他知道何固不会干净,却没想到牵扯到这么久远的灭门官司。那中间还有多少?
抓住这么好的机会去查何固,他心中其实是松一口气的。
可是……
他看向裴义淳,又看着素雪,心中一笑:哪有这么巧的事?裴义淳一来,将裴家与怀化大将军府有分量的人支走了,好像接下来的事只是素雪一个人做的,与裴家、怀化大将军府无关。然而,素雪可是余家出来的!
永兴帝不确定裴老爷知不知道这事,不确定裴家的人什么时候知道的素雪身份,唯一确定的是——素雪一直在蒙骗他。
他看着素雪:“你很会骗朕。”
“妾身有罪。”素雪道。
永兴帝看向皇后:“今日起素雪禁足,不准踏出寝宫一步,小皇子抱到你宫里抚养。”
皇后愣了愣,点头:“是。”
素雪脸上有着释然的笑:“多谢皇上。”
永兴帝咬牙:“退下!朕不想再见到你!”然后又看着何贵妃三母女,“何贵妃、寿安公主、广德公主皆降为庶人!”
“父皇!”寿安和广德惊了,万万没想到她们也会遭到废黜。
“都退下吧……”永兴帝疲惫不已。
……
裴骊珠虽未重伤,但一条肩膀脱臼,还是要养几个月。
永兴帝和皇后都很关心她,派了人去看她,太子也让人送了补品和药材,永宁则是直接登门。
昨日永宁跟皇后说要去看她,皇后道:“正巧,别人怎么说我都不放心,你看完了回来告诉我。”
永宁答应了,离开裴家就进宫去。到了皇后宫中,发现太子也在,正在逗阿炎和小皇子。
阿炎会叫人了,还能走两步,极可爱。
小皇子比他大一岁,路走得更稳当,不止会叫人,还认得人,只是换了环境,难免认生,总是安安静静的。永宁叫他,他倒是笑了一下,乖乖地喊了一声“大皇姐”,然后看着阿炎,阿炎要玩具,他去递,阿炎要摔了,他伸手护着。
永宁若有所思:“余婕妤倒是会养孩子。”
“嗯。”皇后点了下头,“你父皇现在忙,又在气头上,不好帮余婕妤说情,这孩子只能我先养一阵。”
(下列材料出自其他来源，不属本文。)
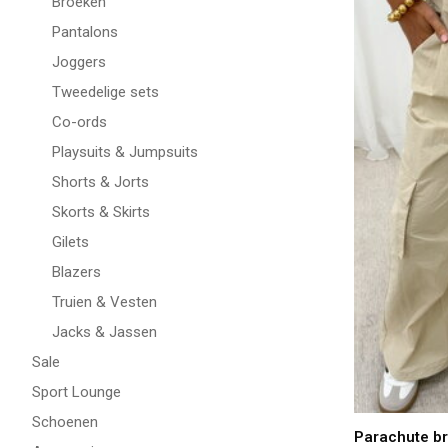
Broeken
Pantalons
Joggers
Tweedelige sets
Co-ords
Playsuits & Jumpsuits
Shorts & Jorts
Skorts & Skirts
Gilets
Blazers
Truien & Vesten
Jacks & Jassen
Sale
Sport Lounge
Schoenen
Parachute b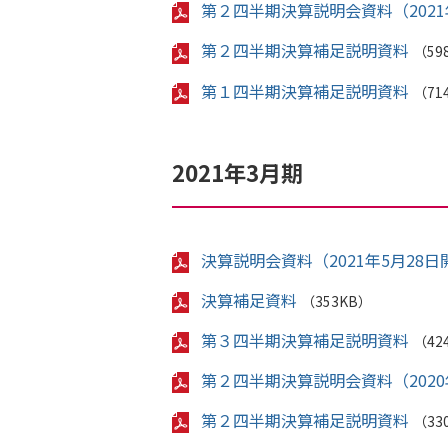
第２四半期決算説明会資料（2021
第２四半期決算補足説明資料
（59
第１四半期決算補足説明資料
（71
2021年3月期
決算説明会資料（2021年5月28日
決算補足資料
（353KB）
第３四半期決算補足説明資料
（42
第２四半期決算説明会資料（2020
第２四半期決算補足説明資料
（33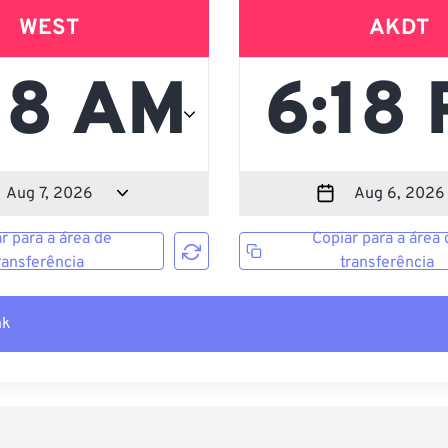
WEST
AKDT
r para a área de
Copiar para a área 
ransferência
transferência
nk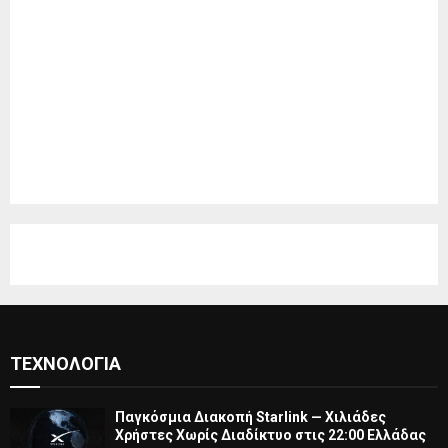
ΤΕΧΝΟΛΟΓΊΑ
Παγκόσμια Διακοπή Starlink — Χιλιάδες
Χρήστες Χωρίς Διαδίκτυο στις 22:00 Ελλάδας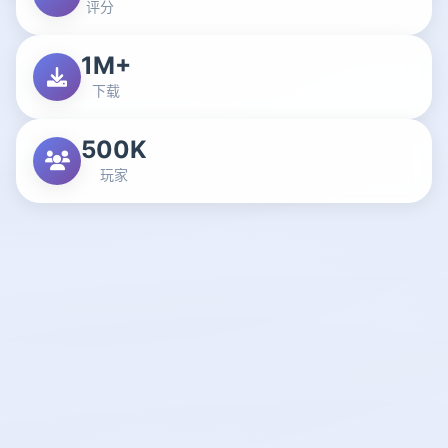
评分
1M+
下载
500K
玩家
“只盼父皇早些消气吧。”永宁扫了眼太子,“不然个个都将孩子交给你,你多累?”
太子扫向她:“你指桑骂槐呢?”
永宁只是笑。他们同胞姐弟,这种玩笑还是开得的。
皇后问:“去过裴家了?骊珠怎样?”
“阿姐去看骊珠了?”太子淡淡地问,“这次多亏了她,不然还不好对付何氏。”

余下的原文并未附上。